Everybody has their weakness: Achilles had that heel, Superman had Kryptonite, and Samson had his hair. In De La Salle University (DLSU), each and every college has courses that make students wet their beds at night, and give them anxiety attacks all throughout the term.
What about DLSU’s smallest and newest college? The School of Economics (SOE) is home to the country’s future policy makers and researchers, but even though it seems like nothing can take the differentials out of these students, there are some courses that induce nightmares and shaky hands. This month, The Menagerie asked a handful of Economics majors about which courses scare the living daylights out of them.
The following subjects were given by the students to be the most difficult they have taken so far.
Placing 1st runner up in the beauty pageant of subjects that make one want to cry are intermediate microeconomics courses, MICREC1 and MICREC2, which greet students in full force during their second year. Instead of the high school knowledge tackled in ECONONE, MICREC1 and MICREC2 incorporate computations such as differential calculus to measure household and firm reactions to market forces.

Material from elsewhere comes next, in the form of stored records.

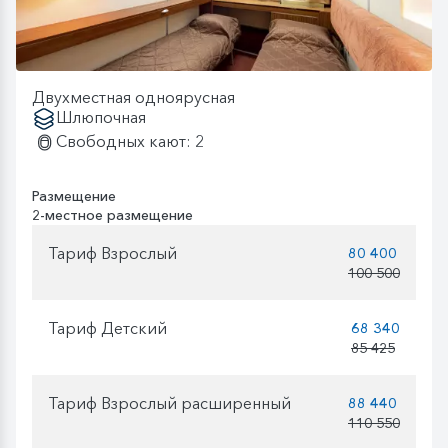
Двухместная одноярусная
Шлюпочная
Свободных кают: 2
Размещение
2-местное размещение
Тариф Взрослый
80 400
100 500
Тариф Детский
68 340
85 425
Тариф Взрослый расширенный
88 440
110 550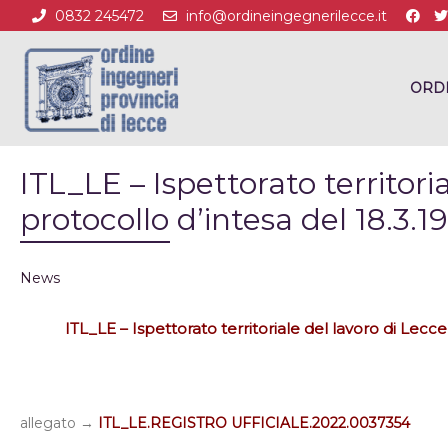
0832 245472
info@ordineingegnerilecce.it
ORD
ITL_LE – Ispettorato territori
protocollo d’intesa del 18.3.1
News
ITL_LE – Ispettorato territoriale del lavoro di Lecce
allegato →
ITL_LE.REGISTRO UFFICIALE.2022.0037354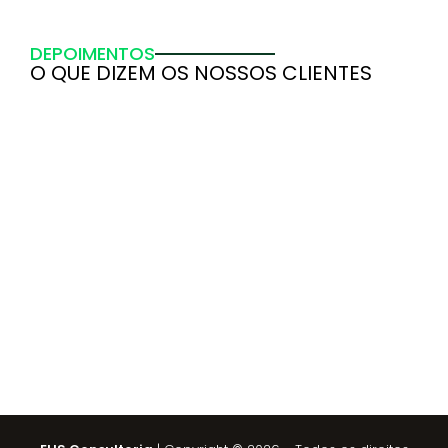
DEPOIMENTOS
O QUE DIZEM OS NOSSOS CLIENTES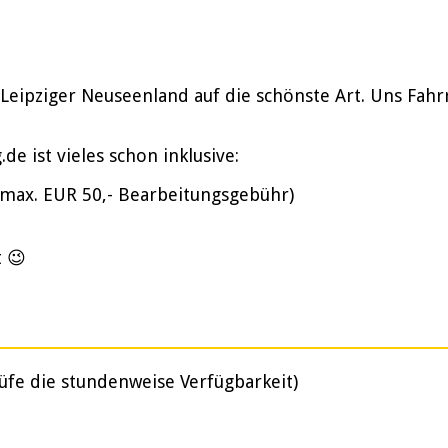
 Leipziger Neuseenland auf die schönste Art. Uns Fah
e ist vieles schon inklusive:
(max. EUR 50,- Bearbeitungsgebühr)
t 😉
üfe die stundenweise Verfügbarkeit)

After all, economics is not only about GDP, inflation, exchange rates, and the like. Instead, it really starts from the small structures of society such as households and firms. Students find intermediate microeconomics challenging due to the large amount of information that they have to comprehend. Given that exams are only administered two to three times during the term, every point is crucial.
Deemed the most difficult by some of our respondents are the econometrics subjects. At the heart of economics, it is completed in two terms here in DLSU. As one student said, this alien math subject is where statistics meets calculus meets the real world. If you’re scared of Xs and Ys, wait until you meet a plethora of Greek letters such as alphas, betas, lambdas, taus, and the rest of them, which will make you shake your head in despair and grind your teeth in frustration.

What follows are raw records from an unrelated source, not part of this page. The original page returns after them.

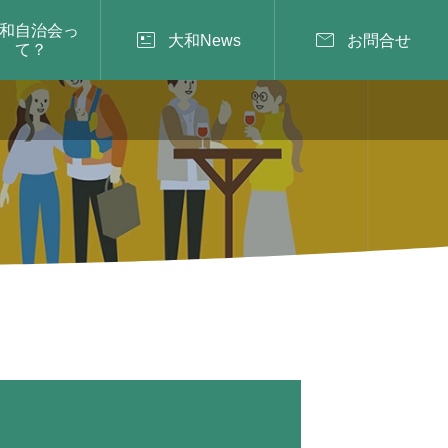
和自治会っ


大和News
お問合せ
て？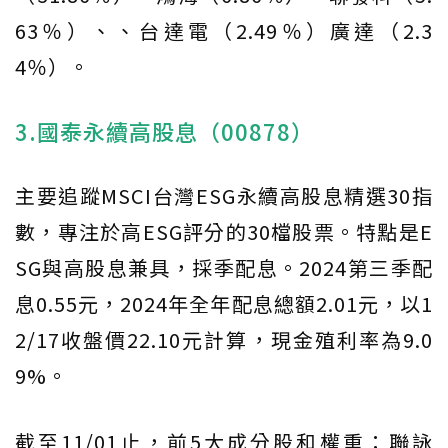
63％）、、台達電（2.49％）廣達（2.3
4％）。
3.國泰永續高股息（00878）
主要追蹤MSCI台灣ESG永續高股息精選30指
數，專注於高ESG評分的30檔股票。特點是E
SG與高股息兼具，採季配息。2024第三季配
息0.55元，2024年全年配息總額2.01元，以1
2/17收盤價22.10元計算，現金殖利率為9.0
9%。
截至11/01止，前5大成分股和權重：聯詠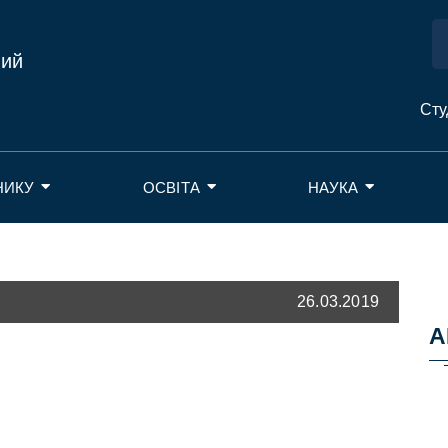
ний
Сту
НИКУ
ОСВІТА
НАУКА
26.03.2019
А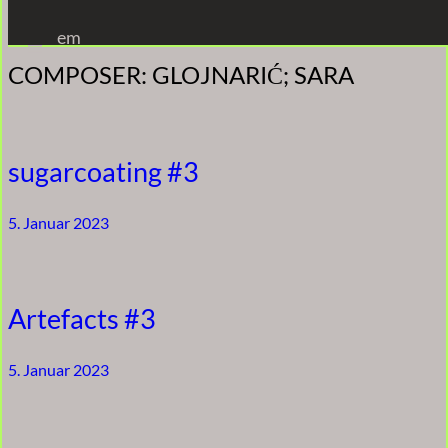
Zum
em
Inhalt
COMPOSER:
GLOJNARIĆ; SARA
springen
sugarcoating #3
5. Januar 2023
Artefacts #3
5. Januar 2023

Usually handled by Dr. Cesar Rufino, econometrics is not for the faint of heart. Students have to study seven econometric models that are usually taught separately in foreign universities, and subsequently write their own research papers regarding a specific model. Some students say that this is of no use when they graduate, especially when they do not intend to pursue a career in research. Combining these facts together, getting a 1.0 in econometrics can already be considered a huge blessing.
The other side of the coin
Now it is time to change sides and ask which course is difficult to teach. Dr. Lawrence Dacuycuy is the dean of the School of Economics (SOE) and he shares with us that undergraduate Macroeconomics is no walk in the park.
“I think Macro is not straightforward to teach. Contrast ECONONE with Macro or with Microeconomics. Microeconomics is more appealing because you talk about behavior, you talk about outcomes that are expected, you talk about outcomes that deviate from what is considered to be optimal. In macro, it’s a different animal simply because there are concepts that are very difficult to explain.”
Standing on the shoulders of giants, there is a reason why economics students and graduates of DLSU hold their heads high. The School of Economics might be young and small, but based on its illustrious track record ever since its inception, it is destined for even greater things.
Words of advice for its students from Dr. Dacuycuy: ask questions if you don’t understand and form study groups. Heeding the advice of SOE’s distinguished dean is something to do if you want to survive the treacheries of studying economics.
*The article has since been edited for factual inconsistencies.